→ EXTRACTED DATA
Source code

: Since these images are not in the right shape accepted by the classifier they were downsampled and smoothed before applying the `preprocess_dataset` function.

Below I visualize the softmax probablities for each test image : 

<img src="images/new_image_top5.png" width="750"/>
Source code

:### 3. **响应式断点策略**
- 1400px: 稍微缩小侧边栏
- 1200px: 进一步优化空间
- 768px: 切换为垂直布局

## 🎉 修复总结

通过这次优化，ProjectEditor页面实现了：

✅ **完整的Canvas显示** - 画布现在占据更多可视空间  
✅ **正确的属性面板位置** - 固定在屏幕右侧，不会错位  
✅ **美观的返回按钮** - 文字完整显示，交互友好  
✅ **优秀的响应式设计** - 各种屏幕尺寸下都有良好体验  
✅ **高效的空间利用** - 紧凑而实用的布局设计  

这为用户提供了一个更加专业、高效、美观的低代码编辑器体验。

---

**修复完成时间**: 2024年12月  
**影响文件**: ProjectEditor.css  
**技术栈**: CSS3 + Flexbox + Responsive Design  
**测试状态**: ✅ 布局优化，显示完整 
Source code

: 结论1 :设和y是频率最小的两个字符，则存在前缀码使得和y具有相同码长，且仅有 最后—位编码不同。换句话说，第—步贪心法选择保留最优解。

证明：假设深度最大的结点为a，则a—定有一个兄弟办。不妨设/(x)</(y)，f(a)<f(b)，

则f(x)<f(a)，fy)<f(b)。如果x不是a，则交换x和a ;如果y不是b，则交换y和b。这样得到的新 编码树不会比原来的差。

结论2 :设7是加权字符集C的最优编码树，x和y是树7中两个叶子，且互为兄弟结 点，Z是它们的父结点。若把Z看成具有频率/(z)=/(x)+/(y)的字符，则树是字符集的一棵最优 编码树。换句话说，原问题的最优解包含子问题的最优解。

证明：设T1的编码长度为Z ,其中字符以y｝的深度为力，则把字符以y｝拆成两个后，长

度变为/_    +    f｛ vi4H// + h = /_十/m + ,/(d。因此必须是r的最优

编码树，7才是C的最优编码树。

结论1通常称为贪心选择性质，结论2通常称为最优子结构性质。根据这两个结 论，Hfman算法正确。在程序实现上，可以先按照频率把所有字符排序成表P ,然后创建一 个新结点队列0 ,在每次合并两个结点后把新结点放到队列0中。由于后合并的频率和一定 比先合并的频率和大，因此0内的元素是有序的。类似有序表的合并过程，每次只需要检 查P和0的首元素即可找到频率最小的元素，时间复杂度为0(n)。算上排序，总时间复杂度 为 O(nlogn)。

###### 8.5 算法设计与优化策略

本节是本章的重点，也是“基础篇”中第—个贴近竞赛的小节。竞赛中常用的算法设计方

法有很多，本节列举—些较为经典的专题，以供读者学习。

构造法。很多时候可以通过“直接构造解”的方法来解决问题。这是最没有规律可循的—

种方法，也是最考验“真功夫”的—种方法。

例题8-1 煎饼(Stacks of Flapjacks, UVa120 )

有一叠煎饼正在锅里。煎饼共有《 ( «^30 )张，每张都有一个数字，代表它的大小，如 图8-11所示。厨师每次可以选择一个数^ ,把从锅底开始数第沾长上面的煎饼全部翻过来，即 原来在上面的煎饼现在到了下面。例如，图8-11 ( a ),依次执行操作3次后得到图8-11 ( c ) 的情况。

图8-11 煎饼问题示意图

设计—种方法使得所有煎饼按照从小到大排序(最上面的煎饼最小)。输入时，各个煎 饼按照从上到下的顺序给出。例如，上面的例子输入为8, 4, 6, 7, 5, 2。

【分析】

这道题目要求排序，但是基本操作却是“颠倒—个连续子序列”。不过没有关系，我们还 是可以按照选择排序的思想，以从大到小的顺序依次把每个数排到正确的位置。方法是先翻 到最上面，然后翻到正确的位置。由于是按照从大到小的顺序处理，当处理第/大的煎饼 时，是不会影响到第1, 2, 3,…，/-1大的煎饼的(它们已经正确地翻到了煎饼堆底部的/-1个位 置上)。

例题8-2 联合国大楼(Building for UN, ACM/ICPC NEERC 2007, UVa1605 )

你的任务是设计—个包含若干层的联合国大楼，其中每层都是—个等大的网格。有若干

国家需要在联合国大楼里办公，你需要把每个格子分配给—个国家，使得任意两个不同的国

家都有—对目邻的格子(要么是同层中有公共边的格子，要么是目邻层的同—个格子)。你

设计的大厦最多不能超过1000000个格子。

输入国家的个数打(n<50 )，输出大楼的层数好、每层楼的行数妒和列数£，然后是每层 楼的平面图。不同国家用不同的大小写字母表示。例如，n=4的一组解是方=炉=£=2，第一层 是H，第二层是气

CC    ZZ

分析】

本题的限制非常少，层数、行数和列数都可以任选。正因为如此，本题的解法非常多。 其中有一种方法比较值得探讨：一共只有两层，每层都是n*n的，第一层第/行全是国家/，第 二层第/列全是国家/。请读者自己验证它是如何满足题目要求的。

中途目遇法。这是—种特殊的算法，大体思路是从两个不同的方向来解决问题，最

→ HOW TO COMPLETE THIS TASK
Repeat exactly the lines that run from the opening of the listing through the line holding "- 1200px: 进一步优化空间". Leave out everything else.

→ ANSWER BOX
Source code

: Since these images are not in the right shape accepted by the classifier they were downsampled and smoothed before applying the `preprocess_dataset` function.

Below I visualize the softmax probablities for each test image : 

<img src="images/new_image_top5.png" width="750"/>
Source code

:### 3. **响应式断点策略**
- 1400px: 稍微缩小侧边栏
- 1200px: 进一步优化空间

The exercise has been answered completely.